Researchers at Argonne National Laboratory are using the Theta supercomputer to simulate the spread of COVID-19 throughout Chicago so researchers can learn how the virus spreads.
Argonne National Laboratory has reserved over 250 nodes on its Theta supercomputer to simulate the spread of COVID-19 throughout Chicago so researchers can learn how the virus spreads through urban populations.
The city-scale simulations are populated with just under 3 million agents representing individuals as they navigate some 1.2 million sites -- including homes, schools, workplaces -- where they can become infected or spread the virus. Following exposure, some agents, depending on their profile, can become severely infected and perish while others spread the virus without becoming ill. In the CityCOVID model, the likelihood that a susceptible agent becomes infected is based on the amount of time that two agents spend together.
“With this model, you have potentially many people interacting in many different ways: some might be infected, some might be susceptible, and they mix in different proportions in a variety of different locations,” Argonne computational scientist Jonathan Ozik said. “The multitude of possibilities the model presents make it quite qualitatively different from -- and quantitatively more complex than -- a statistical model or more simplified compartmental models, which are much faster to run.”
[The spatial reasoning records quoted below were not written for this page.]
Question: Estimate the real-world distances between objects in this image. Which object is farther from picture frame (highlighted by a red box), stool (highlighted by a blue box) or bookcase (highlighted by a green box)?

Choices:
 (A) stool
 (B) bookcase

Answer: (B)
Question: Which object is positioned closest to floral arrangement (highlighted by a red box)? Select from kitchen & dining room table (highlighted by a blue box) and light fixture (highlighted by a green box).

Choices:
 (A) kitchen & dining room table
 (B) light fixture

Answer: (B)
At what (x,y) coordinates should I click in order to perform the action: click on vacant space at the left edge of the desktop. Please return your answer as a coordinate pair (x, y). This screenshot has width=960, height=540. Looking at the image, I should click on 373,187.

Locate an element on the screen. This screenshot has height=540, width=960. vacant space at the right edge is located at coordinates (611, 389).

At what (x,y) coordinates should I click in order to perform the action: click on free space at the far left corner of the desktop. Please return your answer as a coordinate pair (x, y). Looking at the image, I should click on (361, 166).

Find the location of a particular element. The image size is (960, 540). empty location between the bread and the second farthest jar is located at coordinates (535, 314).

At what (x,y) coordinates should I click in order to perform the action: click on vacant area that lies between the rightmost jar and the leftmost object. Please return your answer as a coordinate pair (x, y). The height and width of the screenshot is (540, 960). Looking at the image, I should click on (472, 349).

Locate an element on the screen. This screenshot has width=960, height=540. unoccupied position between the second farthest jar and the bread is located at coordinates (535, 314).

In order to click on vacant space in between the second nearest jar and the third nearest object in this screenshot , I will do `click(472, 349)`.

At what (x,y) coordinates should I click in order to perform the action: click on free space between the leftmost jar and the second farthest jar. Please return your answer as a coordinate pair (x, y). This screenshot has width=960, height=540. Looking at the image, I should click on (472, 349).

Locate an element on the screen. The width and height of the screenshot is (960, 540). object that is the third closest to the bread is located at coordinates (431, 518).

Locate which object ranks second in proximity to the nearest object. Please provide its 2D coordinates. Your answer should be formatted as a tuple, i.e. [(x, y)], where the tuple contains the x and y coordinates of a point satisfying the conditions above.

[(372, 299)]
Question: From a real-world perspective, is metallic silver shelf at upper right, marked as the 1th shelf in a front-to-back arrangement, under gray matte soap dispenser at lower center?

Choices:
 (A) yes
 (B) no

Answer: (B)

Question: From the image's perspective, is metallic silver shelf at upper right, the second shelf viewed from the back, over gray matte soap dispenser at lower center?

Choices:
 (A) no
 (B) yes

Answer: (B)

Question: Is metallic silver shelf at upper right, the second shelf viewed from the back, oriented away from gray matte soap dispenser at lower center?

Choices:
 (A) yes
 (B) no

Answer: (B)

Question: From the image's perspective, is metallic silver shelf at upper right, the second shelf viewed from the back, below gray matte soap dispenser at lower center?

The computational demands of the project stem from the models’ randomly selected components, which govern the underlying uncertainties and parameters of the simulation, Argonne officials said. These variables include agent behaviors, disease progression dynamics and transmissibility.
With optimization assistance from the staff at the Argonne Leadership Computing Facility, the simulations have used more than 800 nodes at once on Theta, a 11.69-petaflop Intel/Cray system --. Post-processing is completed on Bebop, a high-performance computing cluster operated by Argonne’s Laboratory Computing Resource Center that the team also leverages for simulation runs.
The models -- running for a simulated year -- are revised every day with the latest information.
“This is the most detailed granular simulation of COVID-19 that exists right now in terms of modeling individuals who could be in various disease states, including infectious or hospitalized,” Argonne Distinguished Fellow Charles Macal said.
The models will help researchers understand different outcomes resulting from various social distancing measures for however many additional days or weeks.
“What are good ways to ease off the social distancing measures?” Ozik asked. “Everybody’s interested in that for very obvious reasons, but we don’t want to do something that will just create another calamity a few months down the road.”
“It’s the big picture that we’re trying to capture with these simulations,” Macal said. “How can we innovate and contribute by generating information unavailable anywhere else? We want to have an impact on the decisions that are being made about social distancing and opening society back up.”